TRECHO DO DOCUMENTO –
A prévia da inflação, conhecida como IPCA-15, apresentou uma alta de 0,20% em novembro de 2025, conforme divulgado em 26 de novembro. O aumento foi impulsionado pela pressão nos preços de serviços, com destaque para as passagens aéreas, que subiram significativamente. Em contrapartida, a queda nos preços dos alimentos aliviou a pressão inflacionária, resultando em um índice acumulado em 4,50%, próximo ao teto da meta estabelecida pelo Banco Central.
Especialistas analisam que a desaceleração nos preços dos alimentos, que registraram uma variação de apenas +0,09%, pode indicar um cenário econômico mais estável. A inflação subjacente, que exclui itens voláteis, também permanece em queda, o que reforça a expectativa de que o Comitê de Política Monetária (Copom) considere um corte na taxa Selic durante sua reunião em janeiro. Essa medida, se efetivada, poderia ser de até 25 pontos base, conforme apontam economistas.

DADOS DE ORIGEM –

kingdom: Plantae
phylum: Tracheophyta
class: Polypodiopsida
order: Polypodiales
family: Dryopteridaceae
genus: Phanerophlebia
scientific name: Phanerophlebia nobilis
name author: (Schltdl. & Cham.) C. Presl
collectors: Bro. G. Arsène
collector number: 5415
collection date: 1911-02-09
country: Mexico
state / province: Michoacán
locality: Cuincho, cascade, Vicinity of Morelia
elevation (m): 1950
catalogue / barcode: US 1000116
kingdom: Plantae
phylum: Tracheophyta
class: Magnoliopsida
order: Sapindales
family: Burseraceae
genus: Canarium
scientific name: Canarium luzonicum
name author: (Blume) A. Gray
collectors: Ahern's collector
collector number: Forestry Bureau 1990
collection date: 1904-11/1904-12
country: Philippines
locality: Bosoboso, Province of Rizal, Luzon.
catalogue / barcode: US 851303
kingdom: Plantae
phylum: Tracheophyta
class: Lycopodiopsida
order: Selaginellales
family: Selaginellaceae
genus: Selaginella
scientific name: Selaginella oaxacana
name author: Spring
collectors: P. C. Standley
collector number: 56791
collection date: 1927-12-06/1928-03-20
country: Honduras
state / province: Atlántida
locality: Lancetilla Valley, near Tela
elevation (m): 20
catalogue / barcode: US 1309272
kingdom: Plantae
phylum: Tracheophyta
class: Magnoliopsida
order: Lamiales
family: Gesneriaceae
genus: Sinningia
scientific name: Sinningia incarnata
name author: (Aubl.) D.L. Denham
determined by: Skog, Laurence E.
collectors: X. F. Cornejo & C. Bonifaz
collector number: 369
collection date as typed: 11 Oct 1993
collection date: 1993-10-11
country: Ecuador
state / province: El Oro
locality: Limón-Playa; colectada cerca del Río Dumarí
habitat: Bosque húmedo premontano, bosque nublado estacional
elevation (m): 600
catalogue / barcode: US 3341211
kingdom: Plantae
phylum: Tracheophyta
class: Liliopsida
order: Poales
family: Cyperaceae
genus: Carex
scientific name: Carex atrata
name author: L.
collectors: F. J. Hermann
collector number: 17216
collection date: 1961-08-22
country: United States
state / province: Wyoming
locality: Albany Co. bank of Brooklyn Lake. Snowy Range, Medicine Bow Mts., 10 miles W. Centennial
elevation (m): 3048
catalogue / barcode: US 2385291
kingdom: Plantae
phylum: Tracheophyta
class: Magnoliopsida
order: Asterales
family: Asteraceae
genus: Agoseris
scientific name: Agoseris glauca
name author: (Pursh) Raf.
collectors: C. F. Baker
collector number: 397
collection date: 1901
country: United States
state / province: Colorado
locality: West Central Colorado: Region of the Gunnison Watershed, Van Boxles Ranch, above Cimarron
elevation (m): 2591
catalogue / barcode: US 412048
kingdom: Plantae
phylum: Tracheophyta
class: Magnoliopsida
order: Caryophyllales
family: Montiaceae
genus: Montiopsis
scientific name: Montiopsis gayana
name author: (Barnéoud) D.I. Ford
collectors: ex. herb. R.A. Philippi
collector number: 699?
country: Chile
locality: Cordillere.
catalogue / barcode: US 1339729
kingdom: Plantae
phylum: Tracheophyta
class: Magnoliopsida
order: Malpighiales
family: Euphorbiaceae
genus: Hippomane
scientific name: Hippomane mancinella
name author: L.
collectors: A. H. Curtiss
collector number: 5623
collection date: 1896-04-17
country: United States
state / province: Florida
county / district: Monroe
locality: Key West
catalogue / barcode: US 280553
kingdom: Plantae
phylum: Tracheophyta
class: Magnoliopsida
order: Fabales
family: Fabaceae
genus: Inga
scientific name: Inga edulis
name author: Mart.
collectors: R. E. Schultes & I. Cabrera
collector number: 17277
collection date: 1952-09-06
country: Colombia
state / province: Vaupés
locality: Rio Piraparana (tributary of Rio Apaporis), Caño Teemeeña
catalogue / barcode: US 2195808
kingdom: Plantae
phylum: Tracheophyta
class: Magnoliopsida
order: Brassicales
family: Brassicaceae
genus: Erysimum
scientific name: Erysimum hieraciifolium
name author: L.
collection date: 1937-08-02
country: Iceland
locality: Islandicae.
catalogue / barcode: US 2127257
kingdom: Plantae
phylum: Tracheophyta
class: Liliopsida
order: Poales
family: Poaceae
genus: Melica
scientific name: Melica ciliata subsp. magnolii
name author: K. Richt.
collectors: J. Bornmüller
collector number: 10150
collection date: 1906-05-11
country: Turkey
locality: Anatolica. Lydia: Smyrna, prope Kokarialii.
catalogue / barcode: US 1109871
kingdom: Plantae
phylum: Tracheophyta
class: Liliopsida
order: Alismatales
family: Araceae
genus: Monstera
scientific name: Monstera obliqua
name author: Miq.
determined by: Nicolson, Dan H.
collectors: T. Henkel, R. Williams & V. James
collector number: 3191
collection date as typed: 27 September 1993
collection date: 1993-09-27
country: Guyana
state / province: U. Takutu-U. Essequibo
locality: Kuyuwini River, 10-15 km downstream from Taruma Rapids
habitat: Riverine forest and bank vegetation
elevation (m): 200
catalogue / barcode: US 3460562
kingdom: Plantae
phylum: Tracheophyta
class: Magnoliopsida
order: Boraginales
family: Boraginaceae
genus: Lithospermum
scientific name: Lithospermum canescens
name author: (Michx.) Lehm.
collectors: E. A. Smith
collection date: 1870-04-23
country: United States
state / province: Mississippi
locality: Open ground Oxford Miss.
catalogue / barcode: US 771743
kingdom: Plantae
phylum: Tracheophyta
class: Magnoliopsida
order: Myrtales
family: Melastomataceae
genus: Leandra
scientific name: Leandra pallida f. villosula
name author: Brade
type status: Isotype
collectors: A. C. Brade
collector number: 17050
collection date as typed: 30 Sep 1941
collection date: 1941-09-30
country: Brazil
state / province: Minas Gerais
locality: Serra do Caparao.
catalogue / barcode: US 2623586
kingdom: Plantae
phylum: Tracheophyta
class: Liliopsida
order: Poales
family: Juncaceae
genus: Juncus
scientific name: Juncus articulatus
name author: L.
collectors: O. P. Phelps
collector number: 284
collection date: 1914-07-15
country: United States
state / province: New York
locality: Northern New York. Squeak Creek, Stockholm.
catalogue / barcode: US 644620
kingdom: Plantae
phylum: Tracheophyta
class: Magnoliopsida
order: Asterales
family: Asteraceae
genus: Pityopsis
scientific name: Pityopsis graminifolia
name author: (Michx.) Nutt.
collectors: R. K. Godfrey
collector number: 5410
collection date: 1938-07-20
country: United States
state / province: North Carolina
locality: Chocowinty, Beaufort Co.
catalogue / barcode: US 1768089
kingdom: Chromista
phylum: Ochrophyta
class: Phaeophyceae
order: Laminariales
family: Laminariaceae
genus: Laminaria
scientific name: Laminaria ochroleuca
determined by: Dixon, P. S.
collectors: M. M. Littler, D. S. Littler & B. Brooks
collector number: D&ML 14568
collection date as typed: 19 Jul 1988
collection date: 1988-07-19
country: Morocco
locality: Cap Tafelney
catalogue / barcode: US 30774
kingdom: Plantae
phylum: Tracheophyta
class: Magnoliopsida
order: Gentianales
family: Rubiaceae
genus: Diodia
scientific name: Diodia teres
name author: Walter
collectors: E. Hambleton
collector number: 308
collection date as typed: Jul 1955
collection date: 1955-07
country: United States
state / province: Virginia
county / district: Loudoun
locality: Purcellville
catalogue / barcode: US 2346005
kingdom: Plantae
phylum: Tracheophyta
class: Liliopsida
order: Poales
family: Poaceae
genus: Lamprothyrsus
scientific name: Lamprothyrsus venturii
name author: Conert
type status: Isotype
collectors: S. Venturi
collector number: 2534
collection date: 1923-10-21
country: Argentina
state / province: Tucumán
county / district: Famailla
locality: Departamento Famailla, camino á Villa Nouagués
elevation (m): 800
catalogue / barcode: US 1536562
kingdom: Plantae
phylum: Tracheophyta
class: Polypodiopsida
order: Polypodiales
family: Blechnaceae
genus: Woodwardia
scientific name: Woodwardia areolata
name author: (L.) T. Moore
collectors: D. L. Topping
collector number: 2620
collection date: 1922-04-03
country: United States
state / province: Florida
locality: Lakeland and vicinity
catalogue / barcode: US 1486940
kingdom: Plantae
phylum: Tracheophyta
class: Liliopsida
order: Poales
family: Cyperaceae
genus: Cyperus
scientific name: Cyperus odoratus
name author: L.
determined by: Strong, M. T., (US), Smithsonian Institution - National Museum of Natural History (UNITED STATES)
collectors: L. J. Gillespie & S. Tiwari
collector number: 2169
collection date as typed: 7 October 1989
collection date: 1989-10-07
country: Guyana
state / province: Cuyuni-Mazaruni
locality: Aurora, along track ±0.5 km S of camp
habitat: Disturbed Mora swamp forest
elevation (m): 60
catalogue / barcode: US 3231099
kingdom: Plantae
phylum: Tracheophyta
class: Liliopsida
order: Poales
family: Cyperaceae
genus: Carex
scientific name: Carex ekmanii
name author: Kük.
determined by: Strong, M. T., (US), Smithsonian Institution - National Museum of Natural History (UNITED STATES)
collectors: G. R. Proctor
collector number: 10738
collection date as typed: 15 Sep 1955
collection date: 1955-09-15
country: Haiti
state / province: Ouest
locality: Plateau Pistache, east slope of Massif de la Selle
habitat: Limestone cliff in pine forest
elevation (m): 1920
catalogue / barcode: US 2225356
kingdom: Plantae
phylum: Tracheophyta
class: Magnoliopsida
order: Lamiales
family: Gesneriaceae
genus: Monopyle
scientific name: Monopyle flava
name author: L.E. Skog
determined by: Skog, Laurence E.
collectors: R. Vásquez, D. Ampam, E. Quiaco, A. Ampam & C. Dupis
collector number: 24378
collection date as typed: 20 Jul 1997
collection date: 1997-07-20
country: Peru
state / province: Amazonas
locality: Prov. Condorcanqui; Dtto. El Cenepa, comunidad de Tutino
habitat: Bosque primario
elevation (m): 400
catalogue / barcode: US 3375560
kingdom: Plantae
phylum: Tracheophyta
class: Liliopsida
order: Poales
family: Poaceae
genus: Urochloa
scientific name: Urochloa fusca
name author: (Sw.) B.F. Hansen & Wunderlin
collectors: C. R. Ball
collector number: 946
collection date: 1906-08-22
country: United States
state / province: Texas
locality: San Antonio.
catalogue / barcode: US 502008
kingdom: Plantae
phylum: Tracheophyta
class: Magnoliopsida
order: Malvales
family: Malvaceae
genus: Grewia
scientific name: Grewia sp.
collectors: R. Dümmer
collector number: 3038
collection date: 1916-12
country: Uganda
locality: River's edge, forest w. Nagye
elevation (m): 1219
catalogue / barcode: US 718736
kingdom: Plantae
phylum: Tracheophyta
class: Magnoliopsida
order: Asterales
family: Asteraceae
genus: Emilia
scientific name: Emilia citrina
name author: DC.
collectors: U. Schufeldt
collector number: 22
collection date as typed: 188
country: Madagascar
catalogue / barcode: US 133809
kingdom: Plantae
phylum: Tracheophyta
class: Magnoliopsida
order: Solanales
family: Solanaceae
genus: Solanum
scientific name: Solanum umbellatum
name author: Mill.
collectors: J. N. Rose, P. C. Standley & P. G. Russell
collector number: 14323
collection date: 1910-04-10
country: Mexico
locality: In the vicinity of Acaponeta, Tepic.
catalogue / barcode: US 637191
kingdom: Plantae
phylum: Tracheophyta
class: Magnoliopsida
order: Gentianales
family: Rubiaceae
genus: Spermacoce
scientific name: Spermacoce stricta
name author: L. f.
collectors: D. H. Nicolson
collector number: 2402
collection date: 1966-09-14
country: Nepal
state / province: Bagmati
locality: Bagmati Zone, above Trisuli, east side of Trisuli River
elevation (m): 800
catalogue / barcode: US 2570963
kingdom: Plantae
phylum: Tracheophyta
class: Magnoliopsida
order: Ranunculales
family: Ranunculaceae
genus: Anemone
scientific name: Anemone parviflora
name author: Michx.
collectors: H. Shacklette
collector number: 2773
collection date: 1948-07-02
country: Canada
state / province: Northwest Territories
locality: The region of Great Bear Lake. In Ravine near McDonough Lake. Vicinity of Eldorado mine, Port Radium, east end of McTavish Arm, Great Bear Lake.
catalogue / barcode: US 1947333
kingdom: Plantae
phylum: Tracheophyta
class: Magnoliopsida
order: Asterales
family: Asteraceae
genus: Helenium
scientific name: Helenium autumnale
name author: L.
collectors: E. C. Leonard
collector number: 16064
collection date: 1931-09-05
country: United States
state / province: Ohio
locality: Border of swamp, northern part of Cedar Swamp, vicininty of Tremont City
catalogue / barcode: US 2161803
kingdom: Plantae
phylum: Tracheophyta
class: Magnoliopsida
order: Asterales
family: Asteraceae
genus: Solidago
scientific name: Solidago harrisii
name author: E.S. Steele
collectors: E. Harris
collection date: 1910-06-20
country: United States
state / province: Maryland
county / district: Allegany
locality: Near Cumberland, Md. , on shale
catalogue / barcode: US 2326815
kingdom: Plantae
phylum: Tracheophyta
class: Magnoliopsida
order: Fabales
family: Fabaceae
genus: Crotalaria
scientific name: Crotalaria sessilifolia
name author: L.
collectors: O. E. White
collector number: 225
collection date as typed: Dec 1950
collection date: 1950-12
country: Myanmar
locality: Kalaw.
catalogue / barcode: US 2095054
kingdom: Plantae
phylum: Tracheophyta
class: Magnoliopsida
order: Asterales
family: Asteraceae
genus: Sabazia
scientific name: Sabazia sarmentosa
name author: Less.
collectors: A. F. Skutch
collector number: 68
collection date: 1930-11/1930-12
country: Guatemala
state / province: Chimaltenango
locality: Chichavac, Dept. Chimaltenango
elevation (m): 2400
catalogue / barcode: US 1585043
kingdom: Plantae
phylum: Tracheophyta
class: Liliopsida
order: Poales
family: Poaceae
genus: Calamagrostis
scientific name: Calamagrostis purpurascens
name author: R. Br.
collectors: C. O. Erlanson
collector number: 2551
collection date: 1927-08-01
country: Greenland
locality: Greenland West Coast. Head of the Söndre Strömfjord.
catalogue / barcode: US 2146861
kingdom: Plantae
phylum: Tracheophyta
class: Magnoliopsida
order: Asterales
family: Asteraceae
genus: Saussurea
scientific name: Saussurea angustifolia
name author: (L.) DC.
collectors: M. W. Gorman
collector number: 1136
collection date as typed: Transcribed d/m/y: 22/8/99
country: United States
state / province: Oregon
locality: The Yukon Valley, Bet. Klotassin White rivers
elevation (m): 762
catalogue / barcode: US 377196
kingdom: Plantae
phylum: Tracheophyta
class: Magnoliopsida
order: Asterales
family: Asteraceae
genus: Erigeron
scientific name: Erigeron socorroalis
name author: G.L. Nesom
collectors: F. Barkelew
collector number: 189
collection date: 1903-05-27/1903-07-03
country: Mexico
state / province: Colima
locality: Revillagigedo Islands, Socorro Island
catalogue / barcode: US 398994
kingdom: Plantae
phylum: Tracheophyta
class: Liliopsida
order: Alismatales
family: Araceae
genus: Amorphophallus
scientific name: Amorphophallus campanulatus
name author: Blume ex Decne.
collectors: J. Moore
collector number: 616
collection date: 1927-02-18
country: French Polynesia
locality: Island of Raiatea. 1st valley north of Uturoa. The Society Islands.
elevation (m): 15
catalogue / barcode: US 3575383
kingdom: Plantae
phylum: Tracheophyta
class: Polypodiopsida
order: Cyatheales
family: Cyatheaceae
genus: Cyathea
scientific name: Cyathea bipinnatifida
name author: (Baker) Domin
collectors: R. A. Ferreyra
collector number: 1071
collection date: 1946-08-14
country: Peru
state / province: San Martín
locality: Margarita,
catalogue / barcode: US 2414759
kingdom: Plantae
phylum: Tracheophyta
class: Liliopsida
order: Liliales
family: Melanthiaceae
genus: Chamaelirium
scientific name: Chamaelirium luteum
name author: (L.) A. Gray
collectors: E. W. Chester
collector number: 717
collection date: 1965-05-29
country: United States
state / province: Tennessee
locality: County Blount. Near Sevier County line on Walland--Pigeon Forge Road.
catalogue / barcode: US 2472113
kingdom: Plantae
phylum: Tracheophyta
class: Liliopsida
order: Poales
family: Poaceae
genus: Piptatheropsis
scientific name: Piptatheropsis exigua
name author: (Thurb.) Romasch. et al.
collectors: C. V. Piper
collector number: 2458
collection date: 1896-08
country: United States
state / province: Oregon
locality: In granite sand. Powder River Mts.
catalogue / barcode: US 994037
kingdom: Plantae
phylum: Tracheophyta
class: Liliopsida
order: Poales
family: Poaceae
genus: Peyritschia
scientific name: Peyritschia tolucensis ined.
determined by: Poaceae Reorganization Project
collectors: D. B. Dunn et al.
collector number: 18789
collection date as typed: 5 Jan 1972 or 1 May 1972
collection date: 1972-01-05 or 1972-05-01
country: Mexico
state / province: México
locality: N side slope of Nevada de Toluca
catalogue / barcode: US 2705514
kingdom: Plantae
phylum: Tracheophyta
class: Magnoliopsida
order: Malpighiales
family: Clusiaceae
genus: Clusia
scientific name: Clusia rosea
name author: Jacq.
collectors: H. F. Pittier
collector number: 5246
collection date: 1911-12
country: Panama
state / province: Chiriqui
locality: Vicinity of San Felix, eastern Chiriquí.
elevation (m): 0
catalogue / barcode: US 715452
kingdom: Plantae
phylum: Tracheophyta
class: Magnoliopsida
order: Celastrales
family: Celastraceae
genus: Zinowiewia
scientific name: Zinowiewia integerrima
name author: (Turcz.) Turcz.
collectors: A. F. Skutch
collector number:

AÇÃO NECESSÁRIA –
Dê sequência ao texto sobre o IPCA-15 a partir da última frase apresentada. Os registros não têm relação com o texto sobre o IPCA-15.

RESULTADO DA TAREFA –
As implicações deste cenário são significativas, pois podem sinalizar um ciclo de queda nas taxas de juros, promovendo um ambiente mais favorável ao consumo e aos investimentos. Com a inflação acumulada dentro dos limites esperados, a expectativa é que o Copom adote uma postura mais cautelosa, mas otimista, em relação à política monetária. As projeções indicam que a taxa Selic pode se aproximar de 12% até o final de 2026, dependendo da evolução dos indicadores econômicos nos próximos meses.